Memories from Jeff McMahan
Dear Jenny,
Your email has reduced me to tears more than once, which is perhaps surprising, as I never knew John well. I think my desolation derives from the great admiration I have had for him both as a thinker and as a person – an admiration that was much increased by the fortitude, cheerfulness, and determination to live well with which he responded to his illness. I was more deeply impressed than I can possibly express by the manner in which he conducted the seminars I attended this past term. I am so grateful that I was able to attend some of them and regret that I missed the ones that occurred before I learned from Raquel that I would be welcome to sit in.
As I wrote to John after his cancer recurred, although he was younger than me by about a decade, I always looked up to him as someone in a way more ‘senior’ than I am and certainly more intellectually formidable than I could ever hope to be. I felt humbled in his presence. I was also deeply impressed by his exceptional kindness and generosity to his students, and indeed to everyone else. He and I co-supervised a couple of students and occasionally had meetings with the two of us and the student together, so I was able to observe how he treated his students and to hear him comment on their work. On all matters pedagogical and philosophical, his judgement was unerring and his manner kindly and reassuring. Both students often spoke to me of their great admiration for him and gratitude to him. I do hope he knew how highly I thought of him.

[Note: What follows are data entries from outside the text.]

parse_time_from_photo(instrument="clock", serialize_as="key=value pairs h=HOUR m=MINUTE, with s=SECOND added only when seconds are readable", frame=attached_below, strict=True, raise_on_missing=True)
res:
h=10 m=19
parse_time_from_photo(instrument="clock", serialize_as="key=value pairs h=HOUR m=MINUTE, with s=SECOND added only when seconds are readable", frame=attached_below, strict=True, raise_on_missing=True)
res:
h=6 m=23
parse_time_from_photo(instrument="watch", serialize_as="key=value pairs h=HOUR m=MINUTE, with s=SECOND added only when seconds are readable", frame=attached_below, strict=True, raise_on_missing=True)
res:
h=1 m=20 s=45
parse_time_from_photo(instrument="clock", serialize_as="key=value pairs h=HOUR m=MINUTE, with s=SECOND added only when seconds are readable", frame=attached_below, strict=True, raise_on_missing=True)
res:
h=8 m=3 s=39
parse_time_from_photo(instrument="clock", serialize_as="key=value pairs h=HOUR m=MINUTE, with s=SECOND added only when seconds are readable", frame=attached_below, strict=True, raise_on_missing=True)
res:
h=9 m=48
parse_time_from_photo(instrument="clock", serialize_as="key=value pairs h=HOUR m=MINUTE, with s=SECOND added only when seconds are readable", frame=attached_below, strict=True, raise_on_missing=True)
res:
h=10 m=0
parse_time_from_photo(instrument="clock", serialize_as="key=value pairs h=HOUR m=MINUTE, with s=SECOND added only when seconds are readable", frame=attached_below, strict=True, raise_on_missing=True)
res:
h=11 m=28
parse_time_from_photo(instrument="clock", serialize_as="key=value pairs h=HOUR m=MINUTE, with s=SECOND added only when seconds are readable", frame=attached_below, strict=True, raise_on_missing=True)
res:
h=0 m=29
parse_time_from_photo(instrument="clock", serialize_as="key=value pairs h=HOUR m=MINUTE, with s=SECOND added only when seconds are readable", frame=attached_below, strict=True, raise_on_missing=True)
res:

You and your children have my deepest sympathy for your great loss. I too will miss John terribly. The tragedy of his death was, I am certain, vastly mitigated for him by your wonderful love and support.
What I wrote to Raquel:
I have not known what to write to you because I have no words of comfort. I don’t cry often but I wept on receiving Jenny’s email announcing John’s death and wept again whenever I reread it. This surprised me because I was never close to John. It may be because he was so young, in the fullness of his powers, and had not long before begun a new life with Jenny, the children, and All Souls. His future seemed so promising. It may also have been seeing him so physically reduced but in other ways undiminished and even elevated and enlarged by his calm determination to live well during whatever time remained to him, which turned out to be less than anyone imagined it would be. I had a profound admiration for him at all times in his life, both as a thinker and as a person, but never more so than in the last months of his life. I am deeply grateful to you for inviting and encouraging me to attend his seminars. It was an honor to me to be there and I hope he understood my presence as the expression of homage that it was.